Broken Heart Syndrome

A medical phenomenon known generically as stress cardiomyopathy was discovered in 1990 by a Japanese cardiovascular specialist. It’s still known in some parts of the world as takotsubo (“octopus pot”) cardiomyopathy. 

Most of us, however, know it as broken heart syndrome. But is it really possible to die of a broken heart?

Medical evidence suggests yes. This rarely invoked syndrome generated considerable attention in late 2016 when actress Debbie Reynolds, 84, died a day after the death of her actress-author daughter, Carrie Fisher (“Star Wars”), 60.

Reynolds’ death seemed to fit much of the criteria: a postmenopausal woman who suffers intense emotional (or physical) stress that causes severe heart muscle weakness (cardiomyopathy) in the heart’s left ventricle. Women between the ages of 58 and 75 have accounted for more than 90 percent of reported cases.

But most people recover, quickly, with no lasting effects on the heart.

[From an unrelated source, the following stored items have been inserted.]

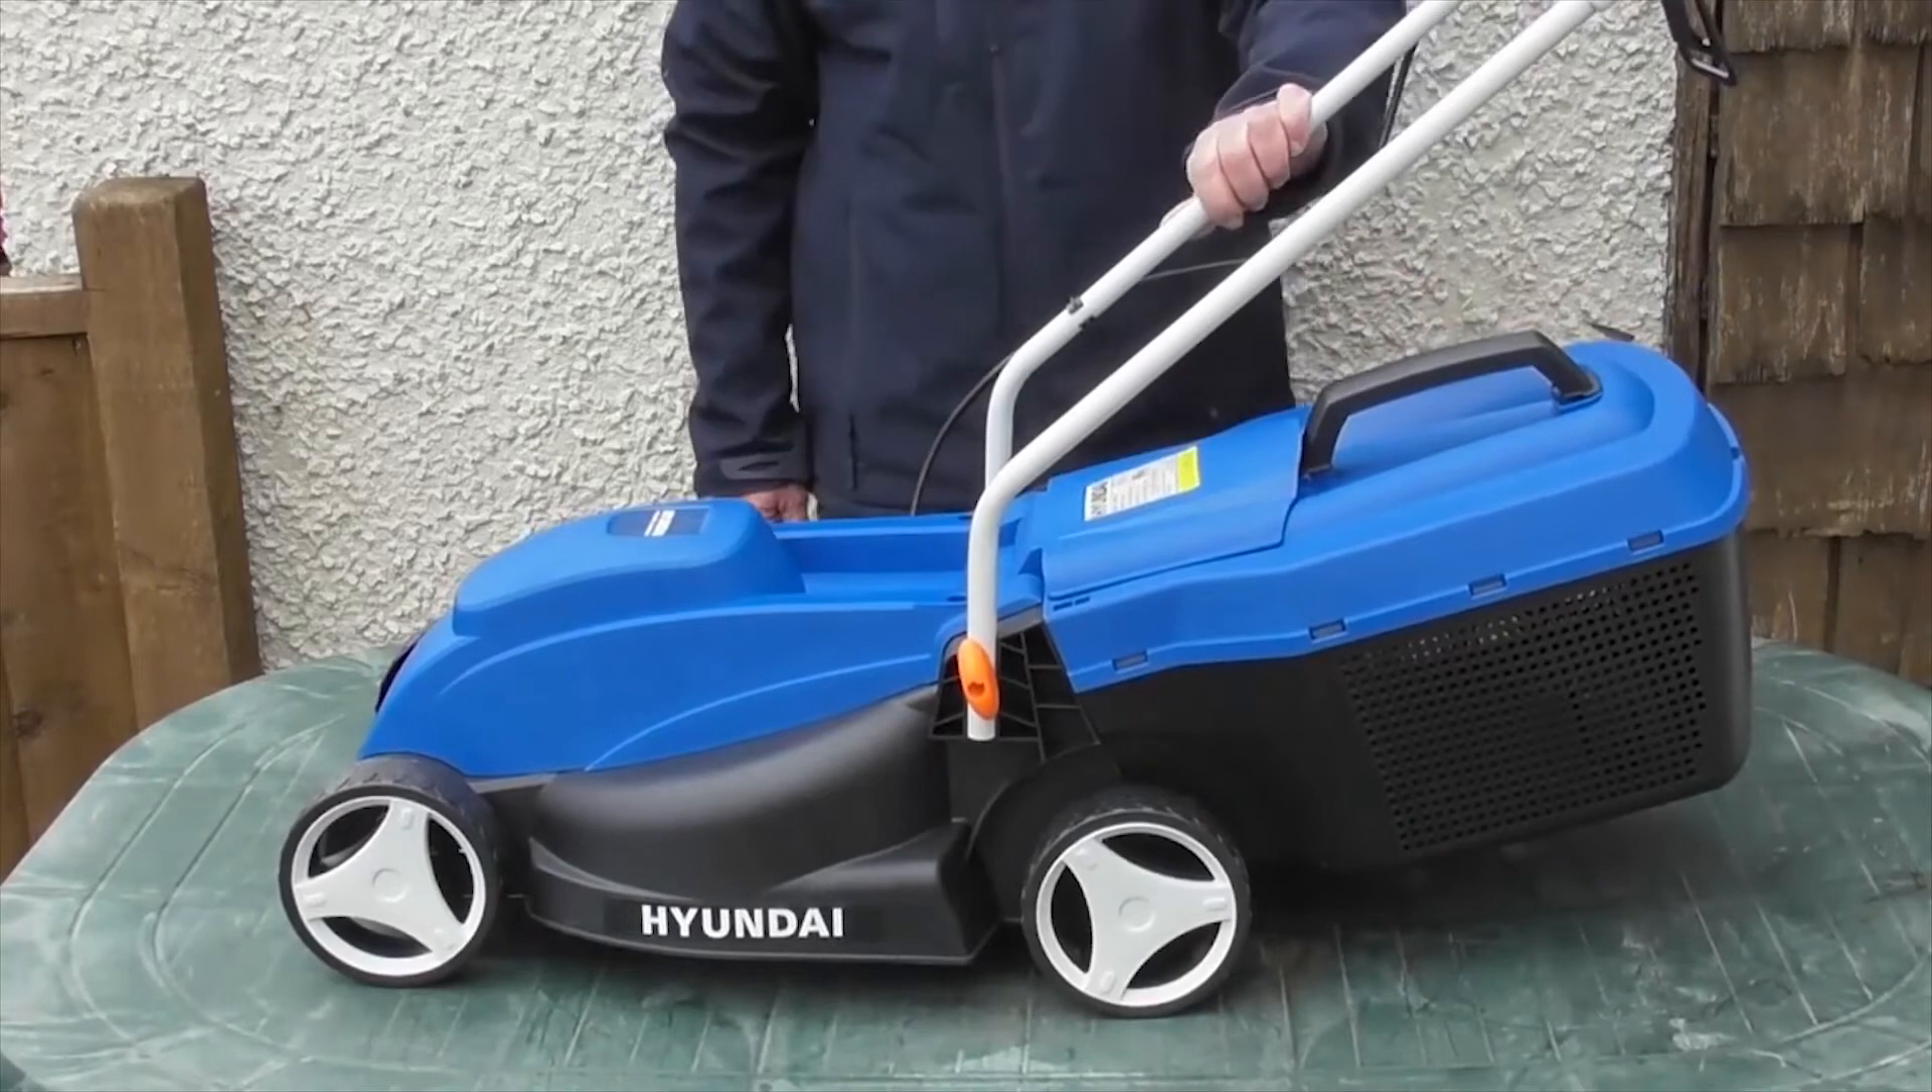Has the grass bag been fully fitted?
Yes.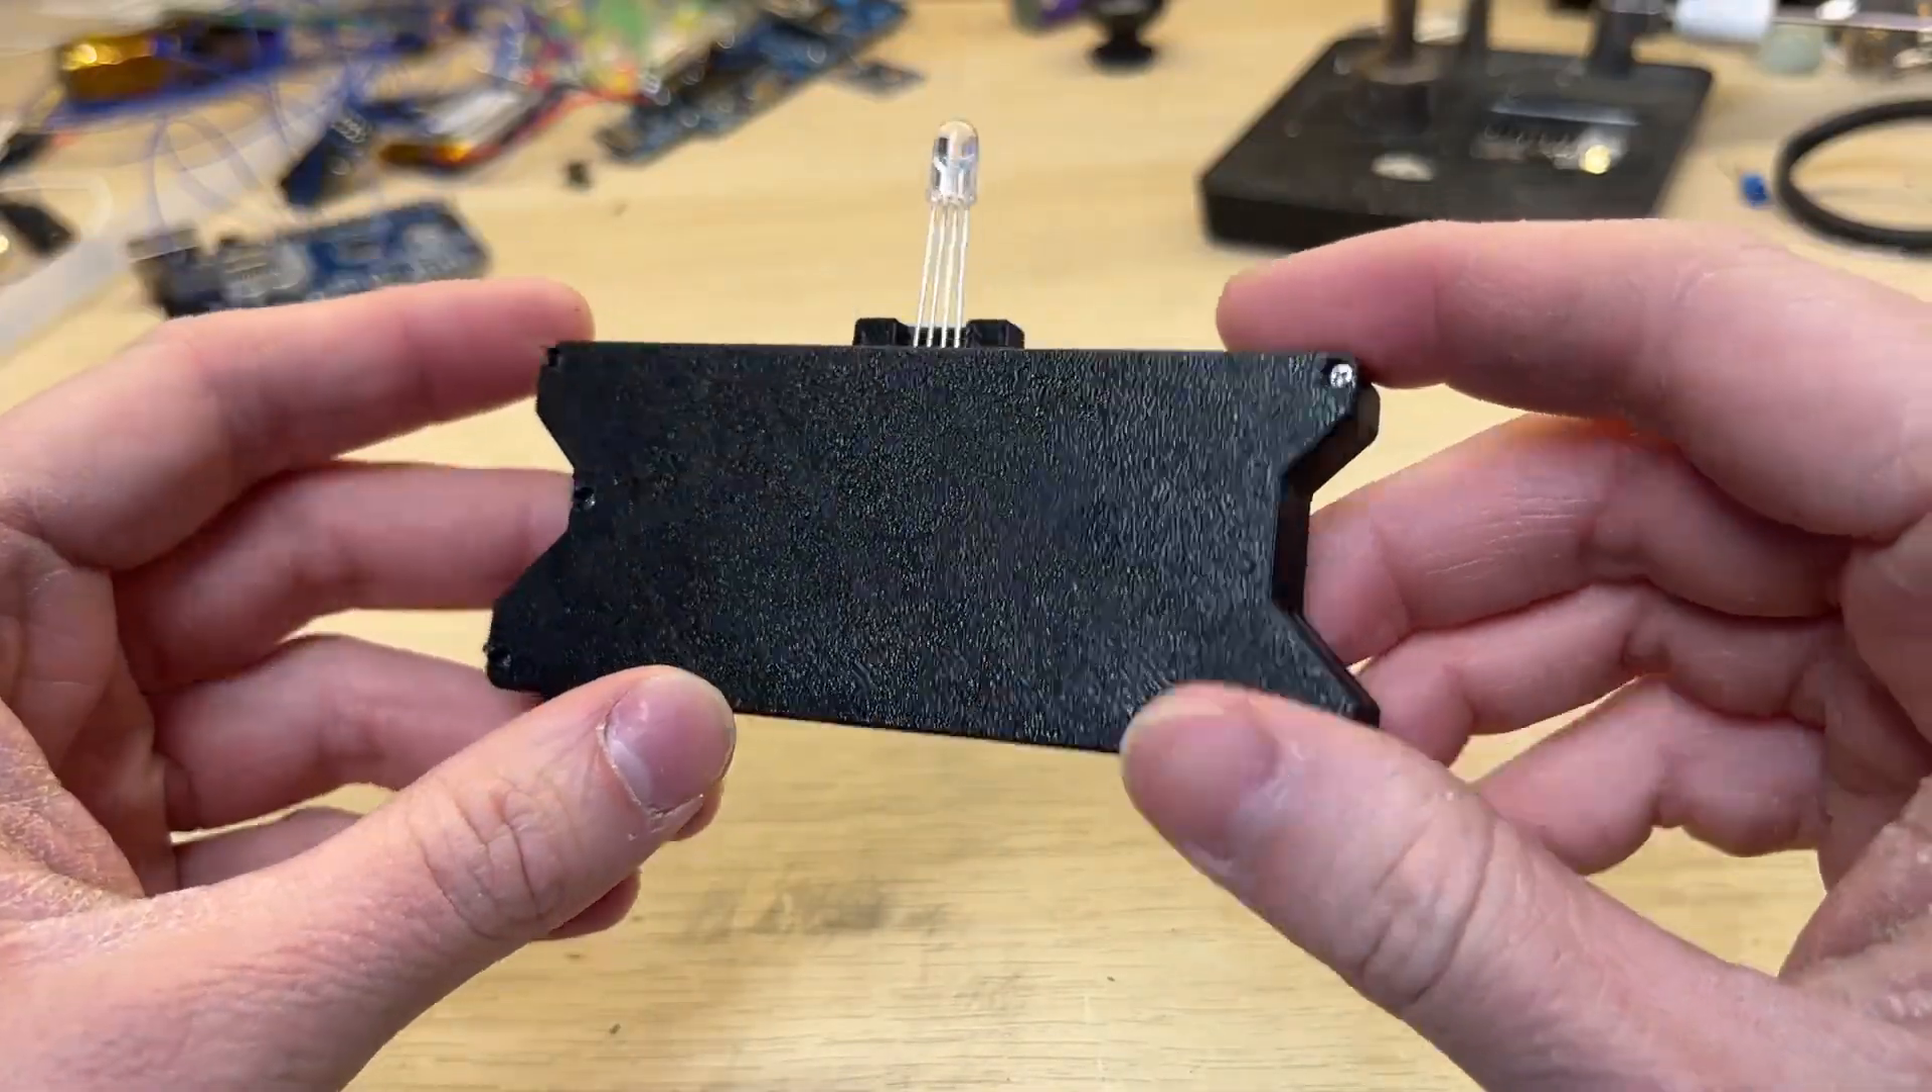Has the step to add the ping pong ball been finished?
No.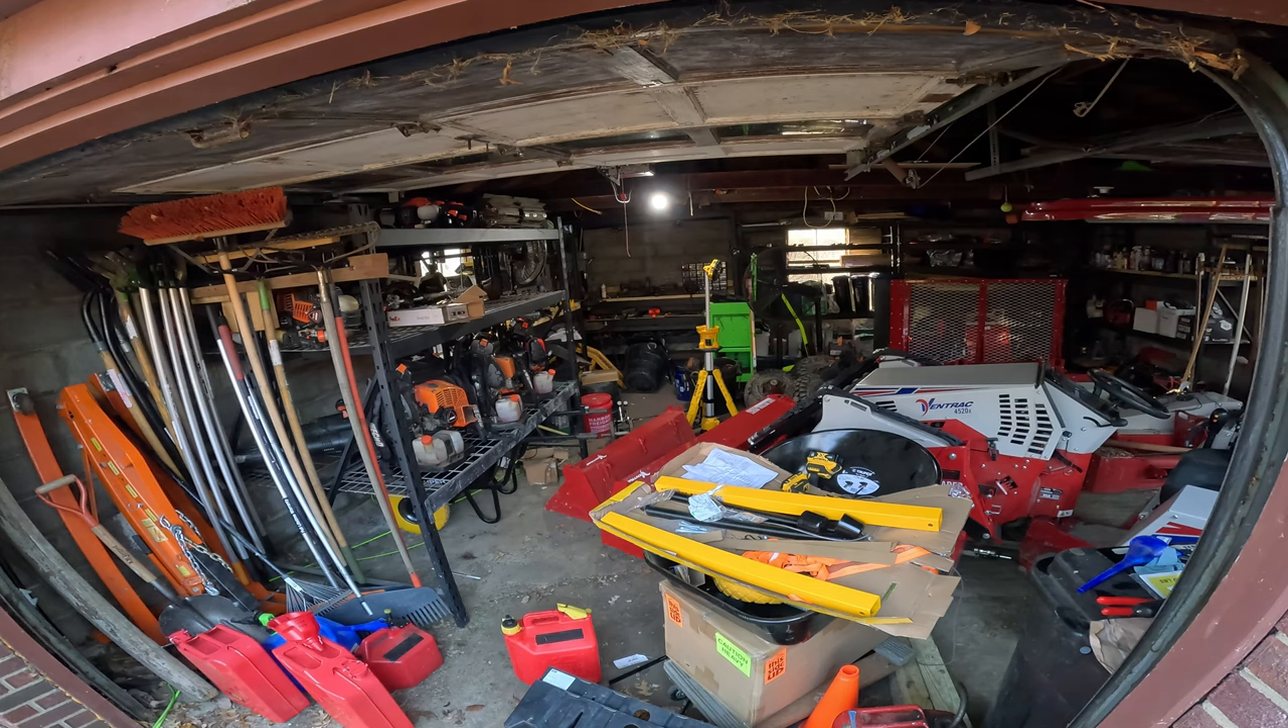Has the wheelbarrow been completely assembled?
No.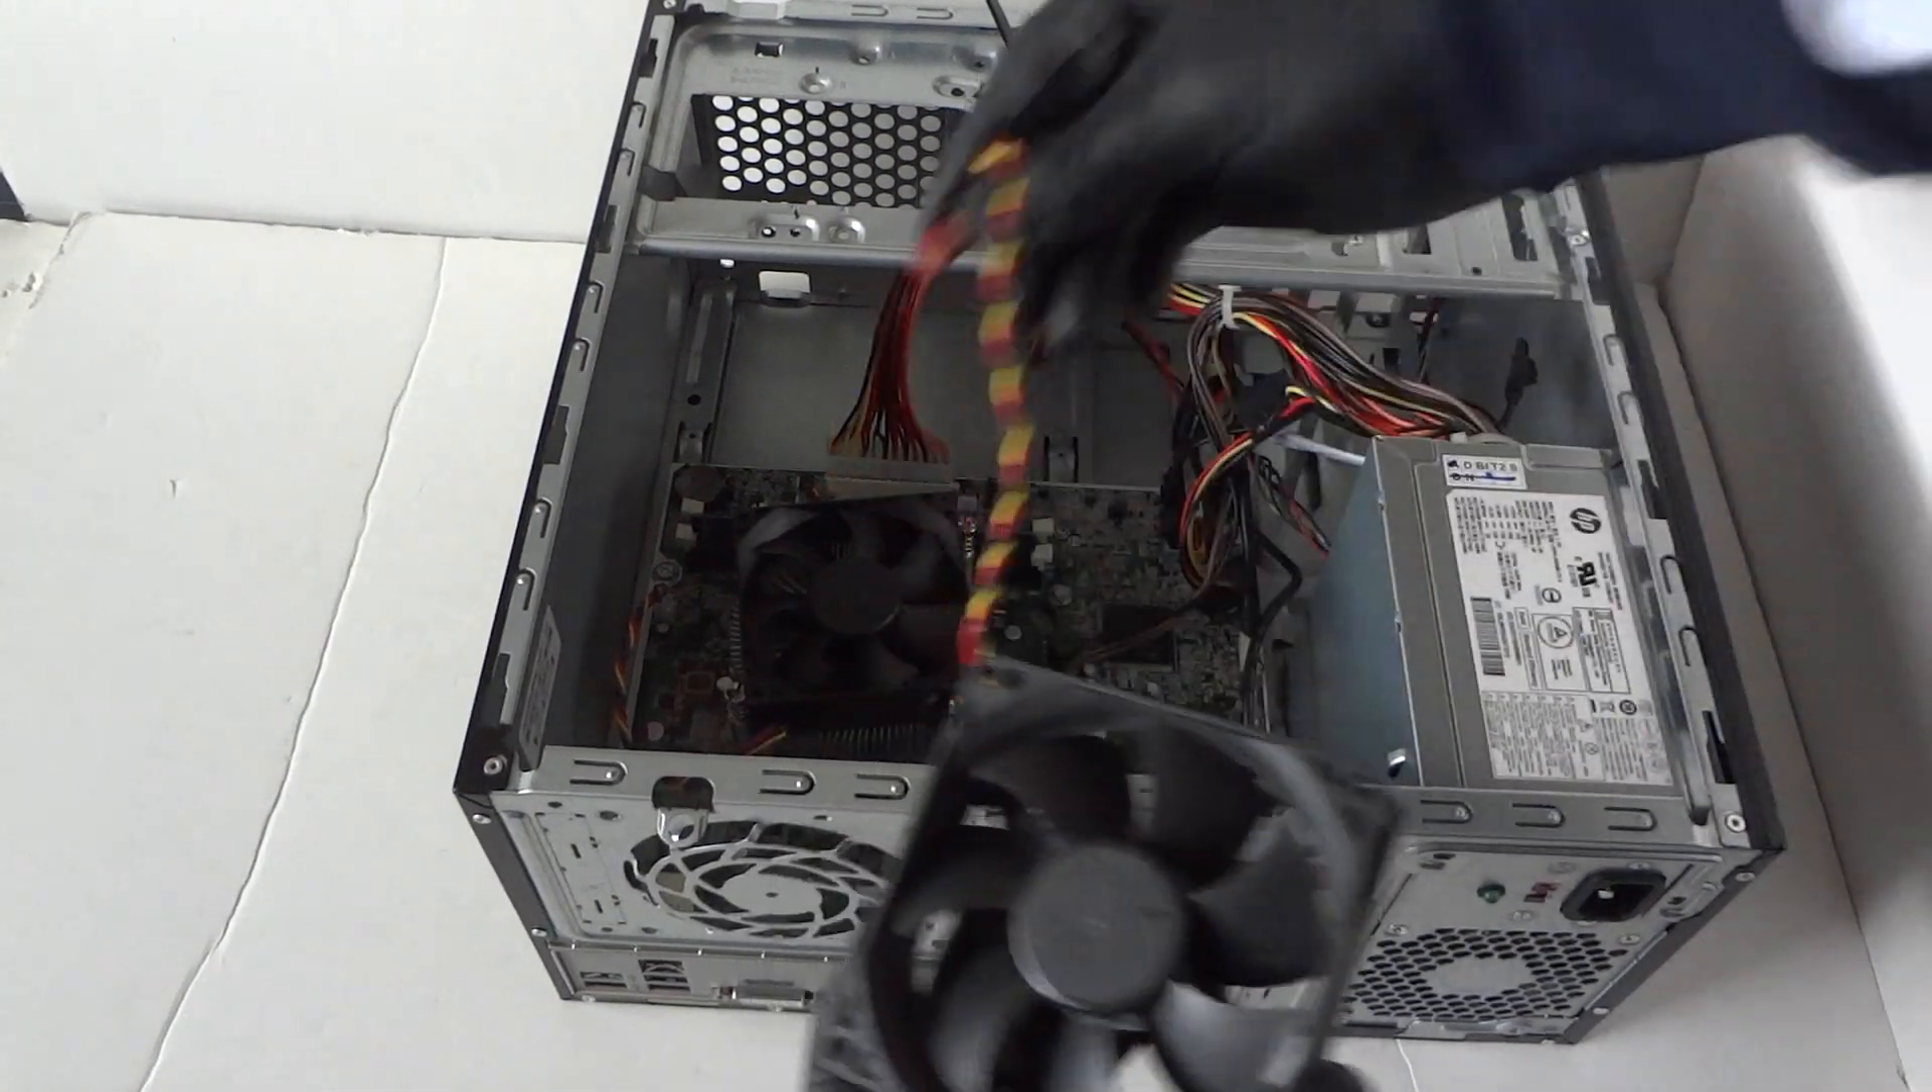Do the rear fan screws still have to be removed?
No.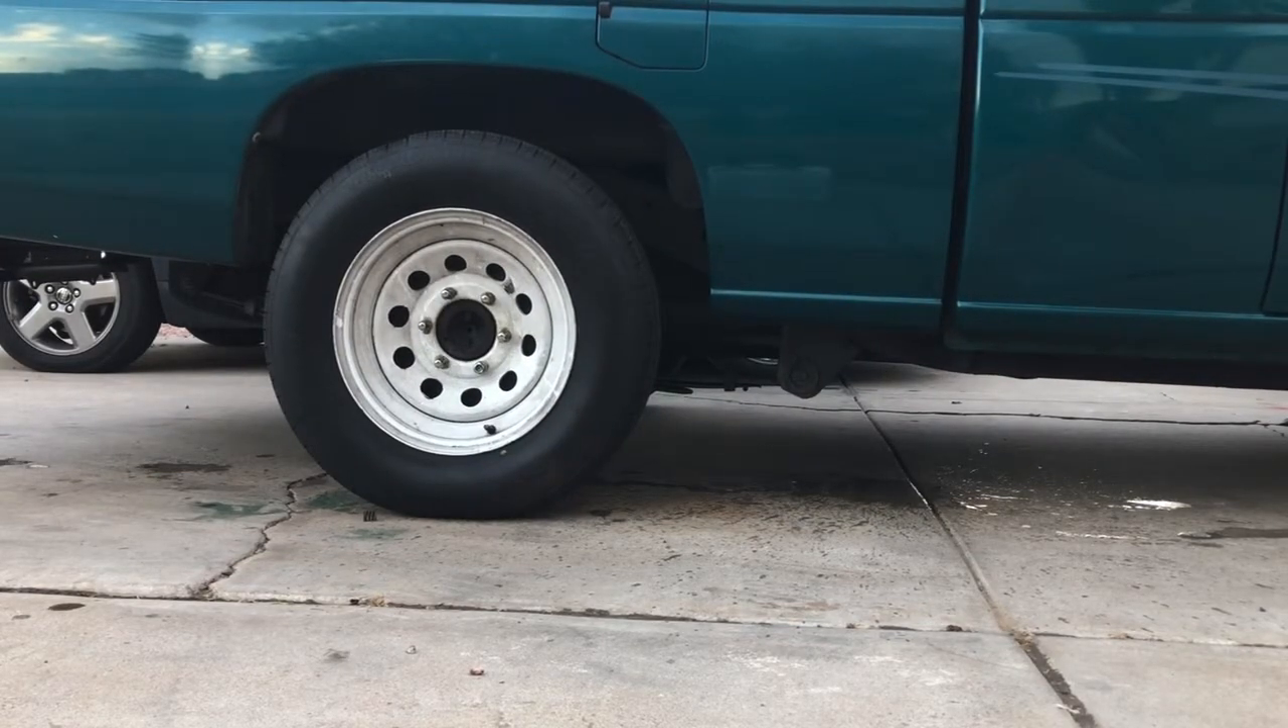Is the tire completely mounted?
Yes.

Stress cardiomyopathy can feel very much like a heart attack, with chest pain, low blood pressure, difficulty breathing and congestive heart failure. These symptoms can appear only minutes after severe stress -- even if the person has no history of heart problems. An electrocardiogram, a test that measures the electrical activity of the heartbeat, might even show the same abnormalities as a heart attack.

Here’s the difference: Unlike a heart attack, there are no indications of blocked heart arteries with stress cardiomyopathy.


Researchers have targeted sudden, extreme stress – whether the death of a loved one, an asthma attack, an argument, even a surprise party or public speaking – as the main cause of stress cardiomyopathy. It also has been linked to depression and other mental health diseases.

Although researchers still have not determined an exact cause, the most plausible explanation starts with a sudden surge of adrenaline or other stress hormones. These hormones shock the heart into changes in coronary blood vessels or heart muscle cells that stop the left ventricle’s normal contractions.


It’s not a heart attack, but doctors often treat stress cardiomyopathy patients with heart-failure medications:

  • ACE inhibitors: Lower blood pressure.
  • Angiotensin receptor blockers: Lower blood pressure by relaxing blood vessels.
  • Beta blockers: Slow heart rate, lower blood pressure.
  • Isosorbide dinitrate/hydralazine hydrochloride: Relaxes blood vessels, making it easier for the heart to pump blood.
  • Diuretics: Reduce fluid buildup in lungs and associated swelling in ankles and feet.
  • Digoxin: Strengthens the heart, allowing it to pump more blood.

People rarely die from stress cardiomyopathy. More likely, symptoms last anywhere from one to four weeks. Because the heart muscle is not damaged permanently, most people are back to normal within two months.

There’s also little evidence a single episode of stress cardiomyopathy makes you vulnerable to another – even if you experience severe stress again.